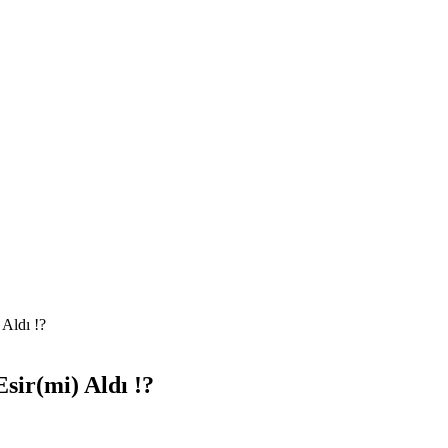
 Aldı !?
sir(mi) Aldı !?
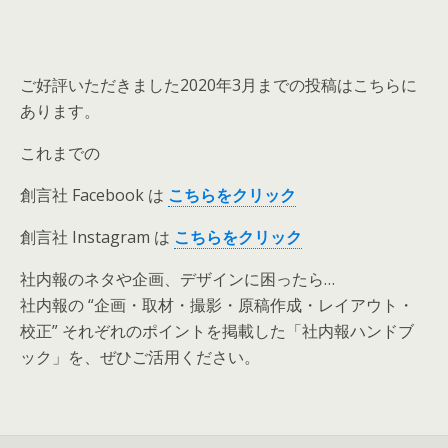
ご好評いただきました2020年3月までの投稿はこちらに
あります。
これまでの
創言社 Facebook は
こちらをクリック
創言社 Instagram は
こちらをクリック
社内報のネタや企画、デザインに困ったら…
社内報の “企画・取材・撮影・原稿作成・レイアウト・
校正” それぞれのポイントを掲載した「社内報ハンドブ
ック」を、ぜひご活用ください。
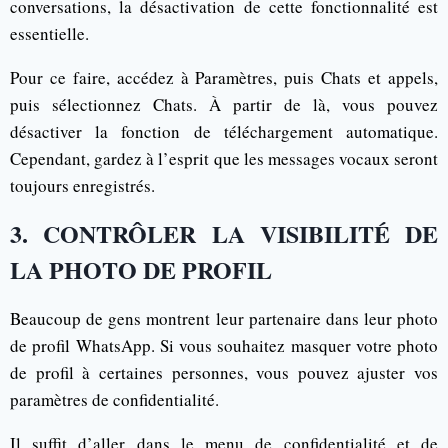
conversations, la désactivation de cette fonctionnalité est
essentielle.
Pour ce faire, accédez à Paramètres, puis Chats et appels,
puis sélectionnez Chats. À partir de là, vous pouvez
désactiver la fonction de téléchargement automatique.
Cependant, gardez à l’esprit que les messages vocaux seront
toujours enregistrés.
3. CONTRÔLER LA VISIBILITÉ DE
LA PHOTO DE PROFIL
Beaucoup de gens montrent leur partenaire dans leur photo
de profil WhatsApp. Si vous souhaitez masquer votre photo
de profil à certaines personnes, vous pouvez ajuster vos
paramètres de confidentialité.
Il suffit d’aller dans le menu de confidentialité et de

- - -

▸ **WORK REQUEST**
Can you reproduce the text of every entry above word for word, leaving the pictures out?

▸ **RESULT**
 Aldı !?
sir(mi) Aldı !?
ご好評いただきました2020年3月までの投稿はこちらに
あります。
これまでの
創言社 Facebook は
こちらをクリック
創言社 Instagram は
こちらをクリック
社内報のネタや企画、デザインに困ったら…
社内報の “企画・取材・撮影・原稿作成・レイアウト・
校正” それぞれのポイントを掲載した「社内報ハンドブ
ック」を、ぜひご活用ください。
conversations, la désactivation de cette fonctionnalité est
essentielle.
Pour ce faire, accédez à Paramètres, puis Chats et appels,
puis sélectionnez Chats. À partir de là, vous pouvez
désactiver la fonction de téléchargement automatique.
Cependant, gardez à l’esprit que les messages vocaux seront
toujours enregistrés.
3. CONTRÔLER LA VISIBILITÉ DE
LA PHOTO DE PROFIL
Beaucoup de gens montrent leur partenaire dans leur photo
de profil WhatsApp. Si vous souhaitez masquer votre photo
de profil à certaines personnes, vous pouvez ajuster vos
paramètres de confidentialité.
Il suffit d’aller dans le menu de confidentialité et de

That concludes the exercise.